Global chemical and pharmaceutical tops spam list
Global chemical and pharmaceutical industries have pushed out the banking and financial sectors as those 'most attacked' by email threats during May, Message Labs has said.

Growth in the proportion of email spam targeted against the chemical and pharmaceutical industries jumped by 56.9 percent in April to 61.4 percent in May Message Lab's latest security threat report finds.

MessageLabs Intelligence Report May also showed that the global wholesale sector - ranked 12th this month - saw growth in spam traffic falling by nine percent to 43.6 percent. However, it couldn’t get away from being "the vertical most targeted with emails containing viruses", MessageLabs said.

The business support service sector (now ranked 15th), bore the greatest fall in viruses, down from 17.4 percent to 0.9 percent.

Education sectors around the world saw the greatest rise in virus traffic, with an increase of 0.9 percent, since April.

Global web security threats also continued to become more sophisticated as viruses, trojans and spam rapidly converge into 'bot' technology, MessageLabs said.

The security software vendor also discovered the latest bot-net techniques use a mail-merge tactic that combined lists of harvested names and email addresses with email templates – all downloaded from a control server on demand.

These were then transferred into a veritable "spam cannon" able to pump out millions of emails per hour using mass-mailing, mail-merge technology, said Mark Sunner, chief technology officer, MessageLabs.

• [Supplied entries]
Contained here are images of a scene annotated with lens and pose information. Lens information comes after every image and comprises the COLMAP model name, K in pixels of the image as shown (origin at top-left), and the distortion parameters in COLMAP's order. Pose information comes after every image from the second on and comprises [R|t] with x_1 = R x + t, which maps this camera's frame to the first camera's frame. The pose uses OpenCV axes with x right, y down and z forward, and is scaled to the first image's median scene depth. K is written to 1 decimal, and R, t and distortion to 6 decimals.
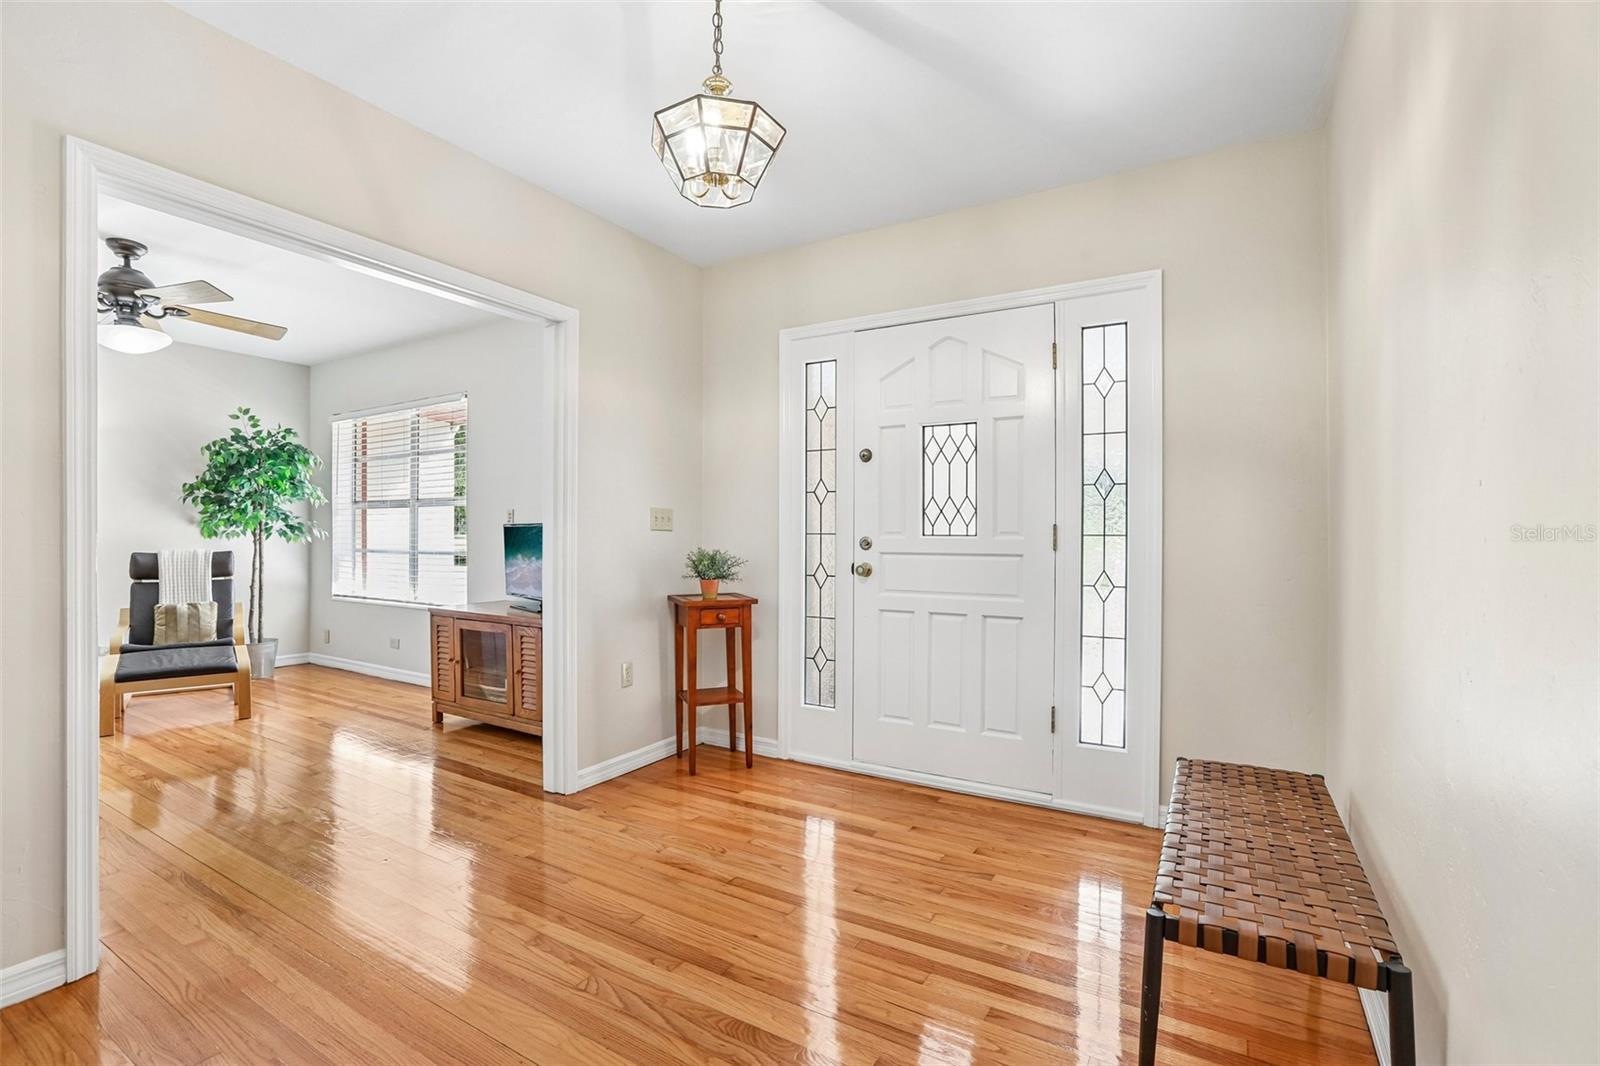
lens RADIAL K [[720.5, 0, 797.6], [0, 720.5, 537.2], [0, 0, 1]] dist [-0.058039, 0.024459]
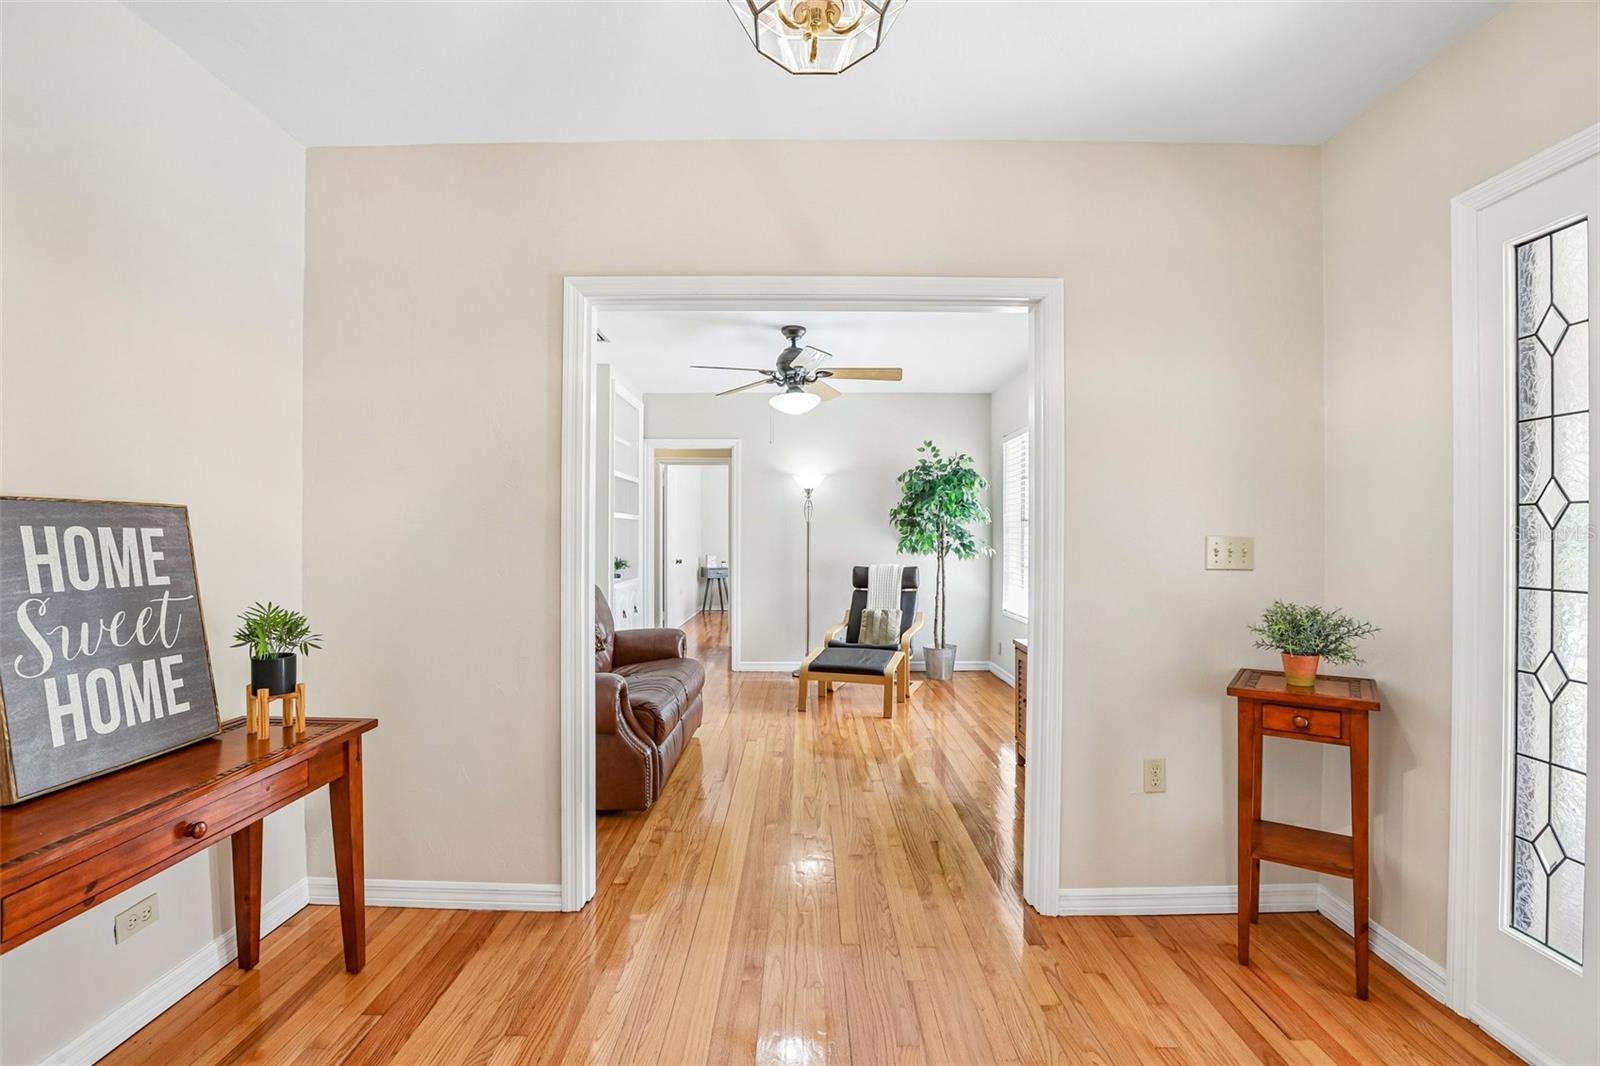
lens RADIAL K [[727.7, 0, 795.3], [0, 727.7, 533.9], [0, 0, 1]] dist [-0.059490, 0.024266]
pose [[0.514898, -0.004242, -0.857241, 0.122386], [-0.004830, 0.999958, -0.007849, -0.025359], [0.857238, 0.008182, 0.514856, 0.228662]]
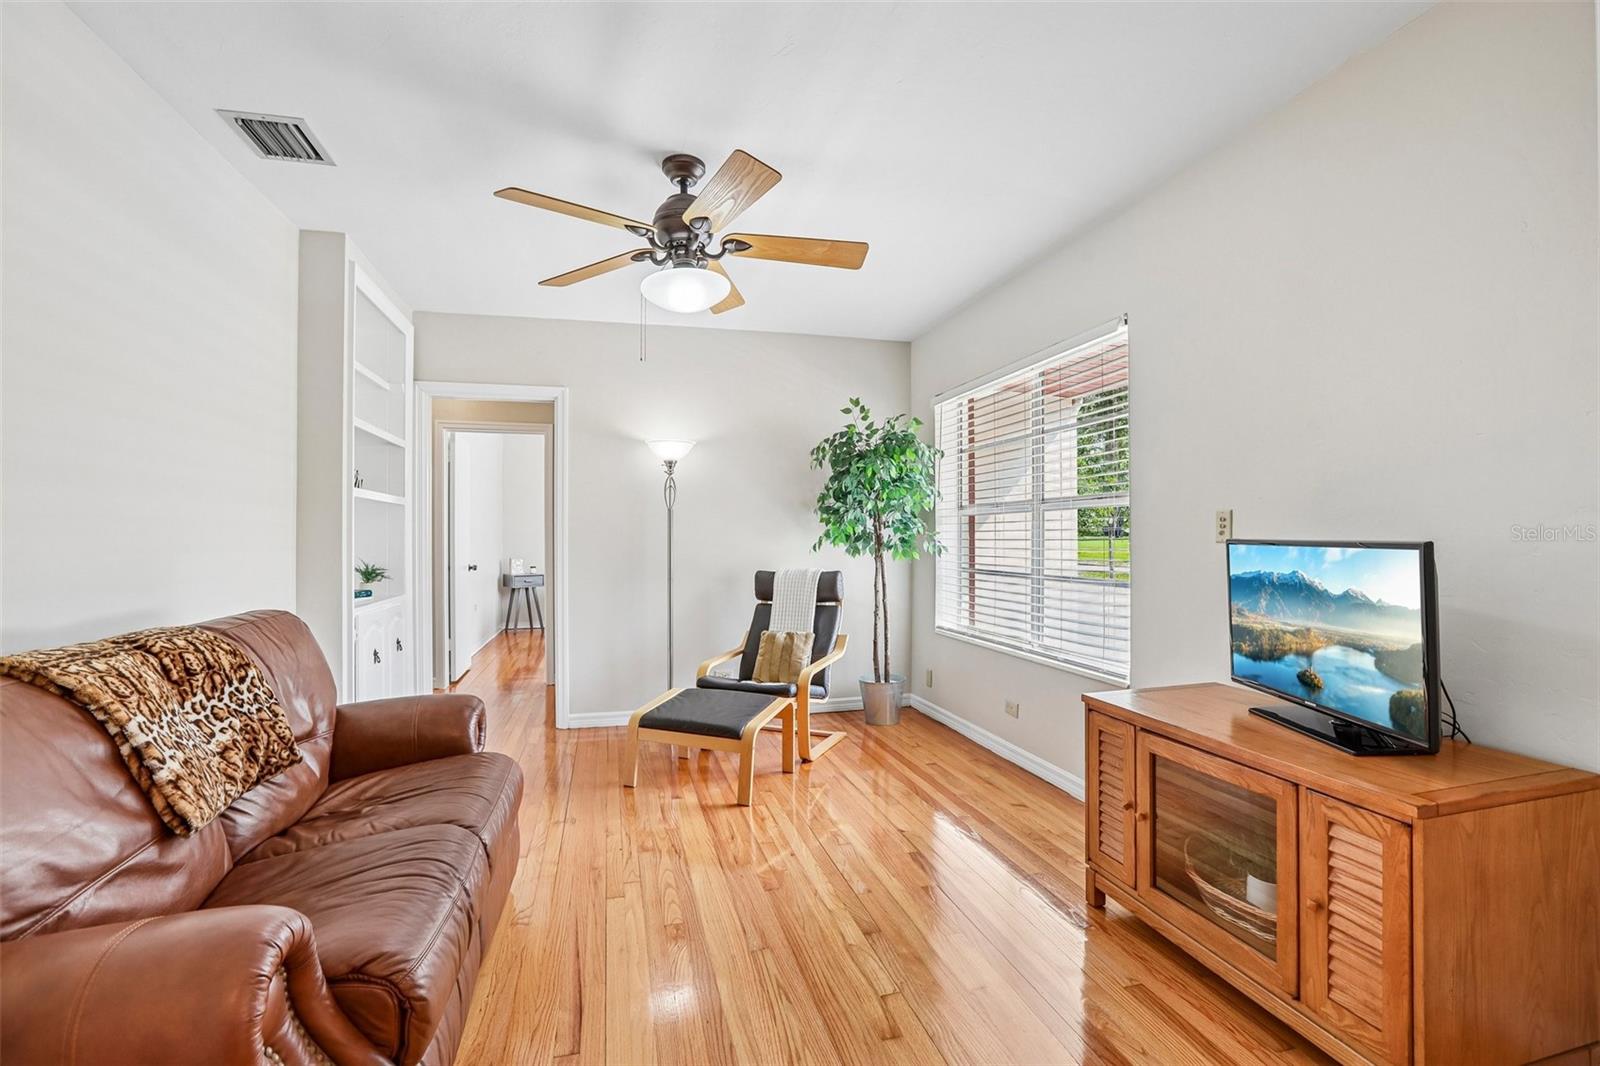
lens RADIAL K [[741.8, 0, 800.0], [0, 741.8, 533.0], [0, 0, 1]] dist [-0.037836, -0.000003]
pose [[0.716790, -0.009007, -0.697231, -0.237823], [0.001270, 0.999932, -0.011611, -0.015232], [0.697288, 0.007438, 0.716752, 0.376190]]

• [Exercise objective] Repeat everything in the article on spam targeting industries from "Global chemical and pharmaceutical tops" down to "threat report finds.".

• [Written response]
Global chemical and pharmaceutical tops spam list
Global chemical and pharmaceutical industries have pushed out the banking and financial sectors as those 'most attacked' by email threats during May, Message Labs has said.

Growth in the proportion of email spam targeted against the chemical and pharmaceutical industries jumped by 56.9 percent in April to 61.4 percent in May Message Lab's latest security threat report finds.